_PROBLEM DESCRIPTION_
Reproduce the following listing verbatim, line by line, omitting the pictures from your reproduction.
*** RAW DATA
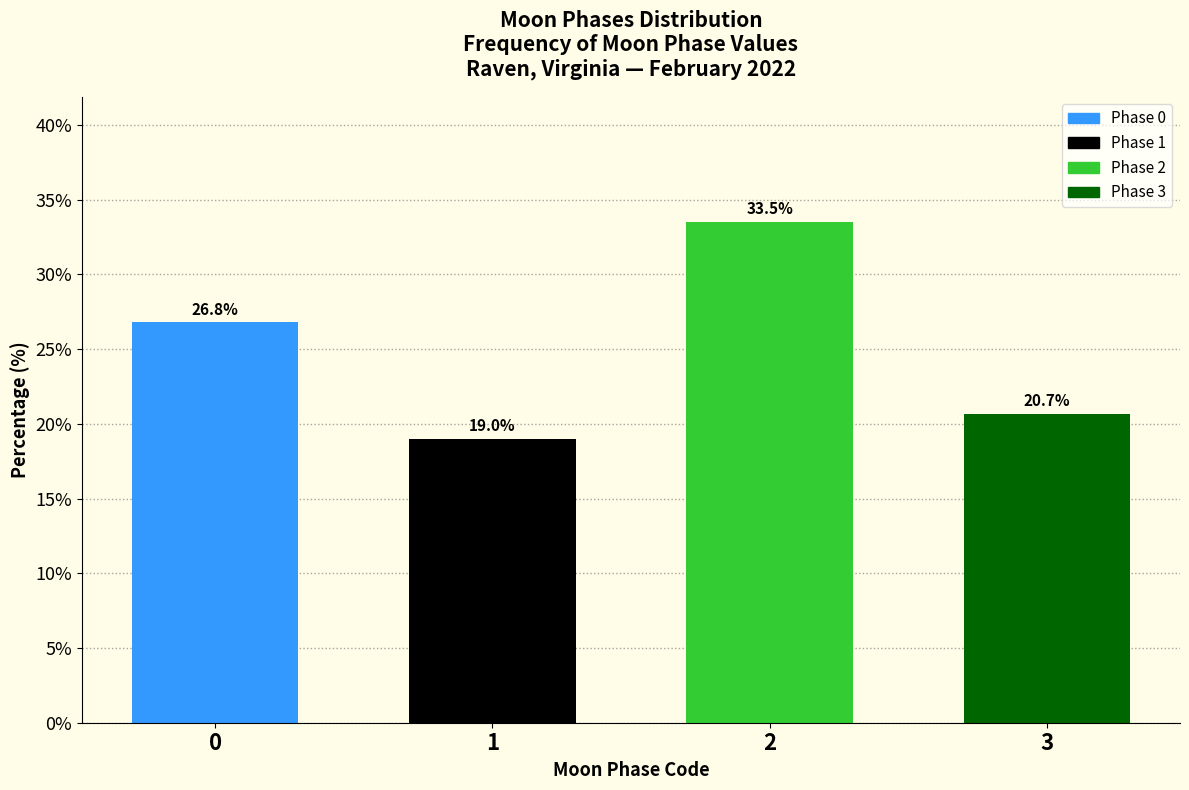

Reading left to right, what are all the values shown in this chart?

0=26.8	1=19.0	2=33.5	3=20.7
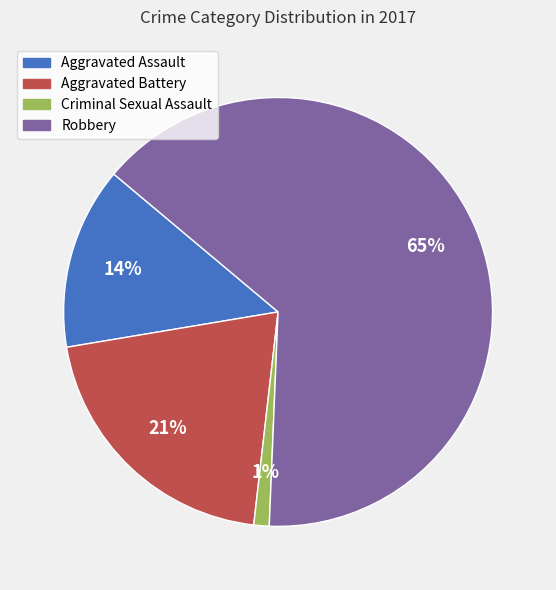

What is the smallest slice in the pie chart?

Criminal Sexual Assault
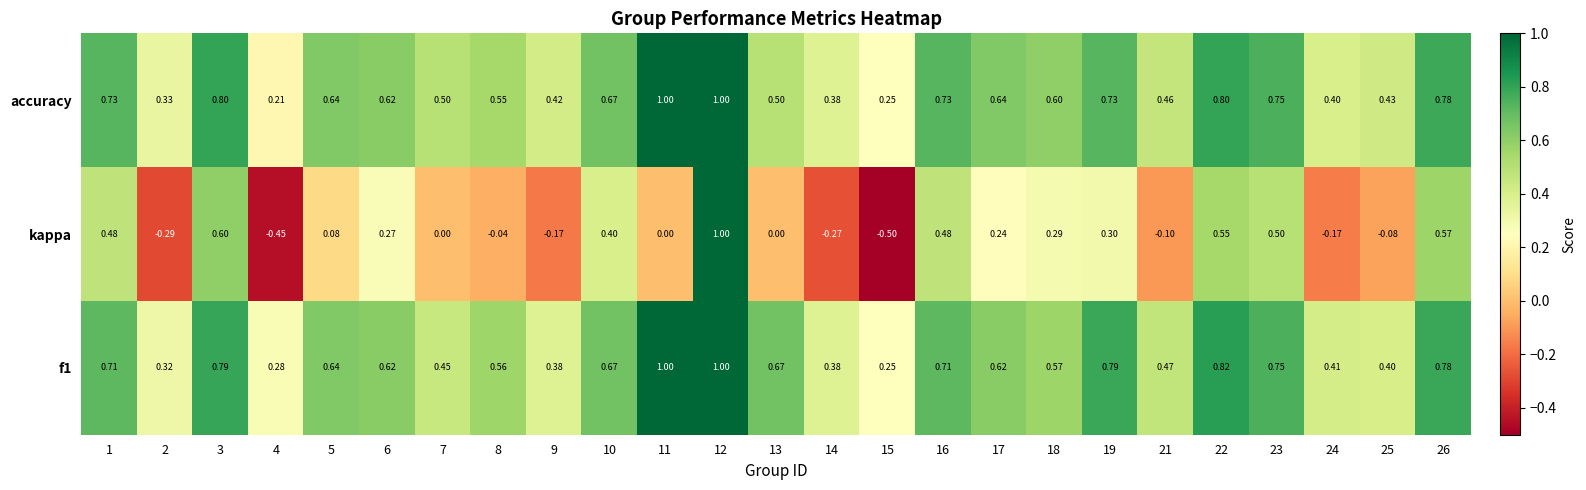

At which category is the sum across all series the highest?

12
******
_COMPLETED EXERCISE_
Reading left to right, what are all the values shown in this chart?

0=26.8	1=19.0	2=33.5	3=20.7

What is the smallest slice in the pie chart?

Criminal Sexual Assault

At which category is the sum across all series the highest?

12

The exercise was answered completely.